*** EXTRACTED DATA

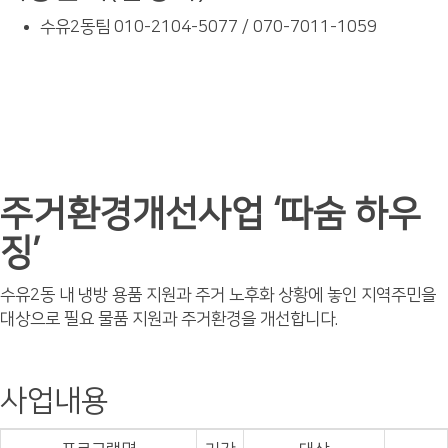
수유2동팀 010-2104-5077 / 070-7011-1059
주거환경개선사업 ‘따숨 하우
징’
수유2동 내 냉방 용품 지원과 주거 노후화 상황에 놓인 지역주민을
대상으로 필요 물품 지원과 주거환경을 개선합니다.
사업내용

******
*** EXTRACTED DATA

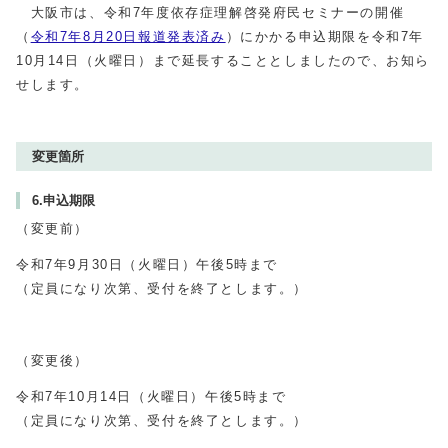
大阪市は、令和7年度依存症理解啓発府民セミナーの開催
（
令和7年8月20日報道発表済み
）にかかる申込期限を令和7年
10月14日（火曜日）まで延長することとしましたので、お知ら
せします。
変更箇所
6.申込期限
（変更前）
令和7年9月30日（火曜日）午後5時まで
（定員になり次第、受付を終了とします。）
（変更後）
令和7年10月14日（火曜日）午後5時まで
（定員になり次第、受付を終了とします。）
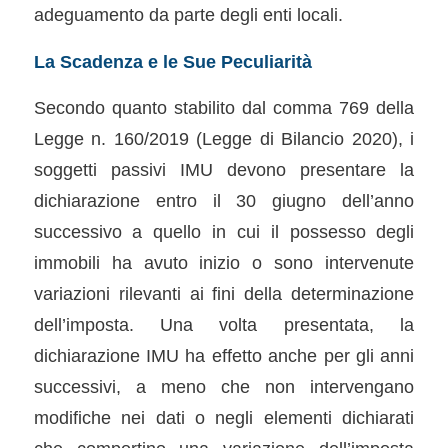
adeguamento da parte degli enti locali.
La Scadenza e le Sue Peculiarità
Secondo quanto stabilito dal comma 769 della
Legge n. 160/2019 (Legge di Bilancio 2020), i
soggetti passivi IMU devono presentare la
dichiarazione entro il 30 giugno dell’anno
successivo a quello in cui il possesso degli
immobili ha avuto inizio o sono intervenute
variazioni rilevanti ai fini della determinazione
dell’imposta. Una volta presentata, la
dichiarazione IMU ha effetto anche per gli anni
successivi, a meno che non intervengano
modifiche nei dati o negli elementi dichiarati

******
*** EXTRACTED DATA

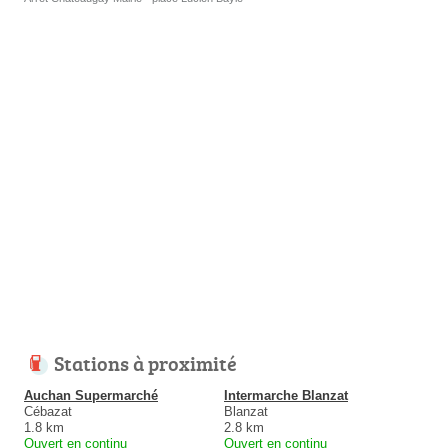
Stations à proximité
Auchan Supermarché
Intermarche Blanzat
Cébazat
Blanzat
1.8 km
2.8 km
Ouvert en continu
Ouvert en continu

******

● **DIRECTIVE**: A verbatim reproduction is expected: starting at the line above that has "10月14日（火曜日）まで延長することとしましたので、お知ら", ending at the line that has "modifiche nei dati", both included, and with no pictures and no other lines.

● **ANSWER SECTION**:
10月14日（火曜日）まで延長することとしましたので、お知ら
せします。
変更箇所
6.申込期限
（変更前）
令和7年9月30日（火曜日）午後5時まで
（定員になり次第、受付を終了とします。）
（変更後）
令和7年10月14日（火曜日）午後5時まで
（定員になり次第、受付を終了とします。）
adeguamento da parte degli enti locali.
La Scadenza e le Sue Peculiarità
Secondo quanto stabilito dal comma 769 della
Legge n. 160/2019 (Legge di Bilancio 2020), i
soggetti passivi IMU devono presentare la
dichiarazione entro il 30 giugno dell’anno
successivo a quello in cui il possesso degli
immobili ha avuto inizio o sono intervenute
variazioni rilevanti ai fini della determinazione
dell’imposta. Una volta presentata, la
dichiarazione IMU ha effetto anche per gli anni
successivi, a meno che non intervengano
modifiche nei dati o negli elementi dichiarati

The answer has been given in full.